Saved data entries
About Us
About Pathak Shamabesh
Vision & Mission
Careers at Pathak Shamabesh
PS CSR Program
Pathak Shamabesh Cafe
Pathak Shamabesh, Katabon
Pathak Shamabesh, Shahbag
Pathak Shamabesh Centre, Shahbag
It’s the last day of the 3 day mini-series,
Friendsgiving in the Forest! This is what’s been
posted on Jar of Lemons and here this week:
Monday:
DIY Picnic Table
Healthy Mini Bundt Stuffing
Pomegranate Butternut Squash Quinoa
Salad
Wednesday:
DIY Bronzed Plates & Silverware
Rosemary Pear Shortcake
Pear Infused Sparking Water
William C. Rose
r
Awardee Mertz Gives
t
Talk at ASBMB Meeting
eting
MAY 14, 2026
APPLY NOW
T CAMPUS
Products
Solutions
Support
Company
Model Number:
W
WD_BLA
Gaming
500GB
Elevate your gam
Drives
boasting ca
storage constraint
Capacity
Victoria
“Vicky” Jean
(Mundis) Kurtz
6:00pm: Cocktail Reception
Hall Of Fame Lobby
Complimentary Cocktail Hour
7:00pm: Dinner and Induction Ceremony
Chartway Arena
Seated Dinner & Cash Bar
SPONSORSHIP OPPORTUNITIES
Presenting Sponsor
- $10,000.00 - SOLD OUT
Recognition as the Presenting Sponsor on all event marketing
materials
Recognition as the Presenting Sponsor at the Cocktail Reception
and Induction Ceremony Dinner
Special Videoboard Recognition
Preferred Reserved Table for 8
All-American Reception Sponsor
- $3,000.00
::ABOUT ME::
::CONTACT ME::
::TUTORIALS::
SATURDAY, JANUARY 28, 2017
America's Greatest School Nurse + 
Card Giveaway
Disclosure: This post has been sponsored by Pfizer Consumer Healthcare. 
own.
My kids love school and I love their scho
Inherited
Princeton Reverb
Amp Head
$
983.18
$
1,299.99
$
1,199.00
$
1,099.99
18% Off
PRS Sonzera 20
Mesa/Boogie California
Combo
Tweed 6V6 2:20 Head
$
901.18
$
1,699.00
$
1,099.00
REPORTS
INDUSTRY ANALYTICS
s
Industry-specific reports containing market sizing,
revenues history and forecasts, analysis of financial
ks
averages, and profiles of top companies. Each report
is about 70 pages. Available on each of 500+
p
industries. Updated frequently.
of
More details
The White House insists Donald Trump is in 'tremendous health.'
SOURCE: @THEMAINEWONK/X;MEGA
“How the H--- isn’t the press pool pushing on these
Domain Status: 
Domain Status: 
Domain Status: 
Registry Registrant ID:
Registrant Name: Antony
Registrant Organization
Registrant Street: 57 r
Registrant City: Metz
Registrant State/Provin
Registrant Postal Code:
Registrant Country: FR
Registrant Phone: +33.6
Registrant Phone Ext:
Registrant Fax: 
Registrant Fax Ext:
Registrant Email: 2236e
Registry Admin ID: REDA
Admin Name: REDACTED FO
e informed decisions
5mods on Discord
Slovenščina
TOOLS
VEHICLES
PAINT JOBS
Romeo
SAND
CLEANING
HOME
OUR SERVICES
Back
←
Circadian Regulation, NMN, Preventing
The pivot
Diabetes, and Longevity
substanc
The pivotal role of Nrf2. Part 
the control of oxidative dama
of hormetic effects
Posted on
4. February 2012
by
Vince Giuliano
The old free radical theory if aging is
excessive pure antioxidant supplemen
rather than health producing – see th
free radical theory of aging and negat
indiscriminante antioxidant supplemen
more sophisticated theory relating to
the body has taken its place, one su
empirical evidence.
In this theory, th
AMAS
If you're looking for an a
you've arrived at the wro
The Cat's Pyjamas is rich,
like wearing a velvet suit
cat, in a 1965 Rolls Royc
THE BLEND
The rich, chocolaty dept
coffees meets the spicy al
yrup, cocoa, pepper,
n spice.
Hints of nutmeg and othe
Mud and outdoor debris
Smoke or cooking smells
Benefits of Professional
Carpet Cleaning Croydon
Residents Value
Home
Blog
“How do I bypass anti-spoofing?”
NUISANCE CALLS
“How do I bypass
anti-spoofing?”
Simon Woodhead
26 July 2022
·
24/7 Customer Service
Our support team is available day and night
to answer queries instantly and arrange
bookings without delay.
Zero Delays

Task to complete
Could you write out all the data exactly as it is given?

The completed task
About Us
About Pathak Shamabesh
Vision & Mission
Careers at Pathak Shamabesh
PS CSR Program
Pathak Shamabesh Cafe
Pathak Shamabesh, Katabon
Pathak Shamabesh, Shahbag
Pathak Shamabesh Centre, Shahbag
It’s the last day of the 3 day mini-series,
Friendsgiving in the Forest! This is what’s been
posted on Jar of Lemons and here this week:
Monday:
DIY Picnic Table
Healthy Mini Bundt Stuffing
Pomegranate Butternut Squash Quinoa
Salad
Wednesday:
DIY Bronzed Plates & Silverware
Rosemary Pear Shortcake
Pear Infused Sparking Water
William C. Rose
r
Awardee Mertz Gives
t
Talk at ASBMB Meeting
eting
MAY 14, 2026
APPLY NOW
T CAMPUS
Products
Solutions
Support
Company
Model Number:
W
WD_BLA
Gaming
500GB
Elevate your gam
Drives
boasting ca
storage constraint
Capacity
Victoria
“Vicky” Jean
(Mundis) Kurtz
6:00pm: Cocktail Reception
Hall Of Fame Lobby
Complimentary Cocktail Hour
7:00pm: Dinner and Induction Ceremony
Chartway Arena
Seated Dinner & Cash Bar
SPONSORSHIP OPPORTUNITIES
Presenting Sponsor
- $10,000.00 - SOLD OUT
Recognition as the Presenting Sponsor on all event marketing
materials
Recognition as the Presenting Sponsor at the Cocktail Reception
and Induction Ceremony Dinner
Special Videoboard Recognition
Preferred Reserved Table for 8
All-American Reception Sponsor
- $3,000.00
::ABOUT ME::
::CONTACT ME::
::TUTORIALS::
SATURDAY, JANUARY 28, 2017
America's Greatest School Nurse + 
Card Giveaway
Disclosure: This post has been sponsored by Pfizer Consumer Healthcare. 
own.
My kids love school and I love their scho
Inherited
Princeton Reverb
Amp Head
$
983.18
$
1,299.99
$
1,199.00
$
1,099.99
18% Off
PRS Sonzera 20
Mesa/Boogie California
Combo
Tweed 6V6 2:20 Head
$
901.18
$
1,699.00
$
1,099.00
REPORTS
INDUSTRY ANALYTICS
s
Industry-specific reports containing market sizing,
revenues history and forecasts, analysis of financial
ks
averages, and profiles of top companies. Each report
is about 70 pages. Available on each of 500+
p
industries. Updated frequently.
of
More details
The White House insists Donald Trump is in 'tremendous health.'
SOURCE: @THEMAINEWONK/X;MEGA
“How the H--- isn’t the press pool pushing on these
Domain Status: 
Domain Status: 
Domain Status: 
Registry Registrant ID:
Registrant Name: Antony
Registrant Organization
Registrant Street: 57 r
Registrant City: Metz
Registrant State/Provin
Registrant Postal Code:
Registrant Country: FR
Registrant Phone: +33.6
Registrant Phone Ext:
Registrant Fax: 
Registrant Fax Ext:
Registrant Email: 2236e
Registry Admin ID: REDA
Admin Name: REDACTED FO
e informed decisions
5mods on Discord
Slovenščina
TOOLS
VEHICLES
PAINT JOBS
Romeo
SAND
CLEANING
HOME
OUR SERVICES
Back
←
Circadian Regulation, NMN, Preventing
The pivot
Diabetes, and Longevity
substanc
The pivotal role of Nrf2. Part 
the control of oxidative dama
of hormetic effects
Posted on
4. February 2012
by
Vince Giuliano
The old free radical theory if aging is
excessive pure antioxidant supplemen
rather than health producing – see th
free radical theory of aging and negat
indiscriminante antioxidant supplemen
more sophisticated theory relating to
the body has taken its place, one su
empirical evidence.
In this theory, th
AMAS
If you're looking for an a
you've arrived at the wro
The Cat's Pyjamas is rich,
like wearing a velvet suit
cat, in a 1965 Rolls Royc
THE BLEND
The rich, chocolaty dept
coffees meets the spicy al
yrup, cocoa, pepper,
n spice.
Hints of nutmeg and othe
Mud and outdoor debris
Smoke or cooking smells
Benefits of Professional
Carpet Cleaning Croydon
Residents Value
Home
Blog
“How do I bypass anti-spoofing?”
NUISANCE CALLS
“How do I bypass
anti-spoofing?”
Simon Woodhead
26 July 2022
·
24/7 Customer Service
Our support team is available day and night
to answer queries instantly and arrange
bookings without delay.
Zero Delays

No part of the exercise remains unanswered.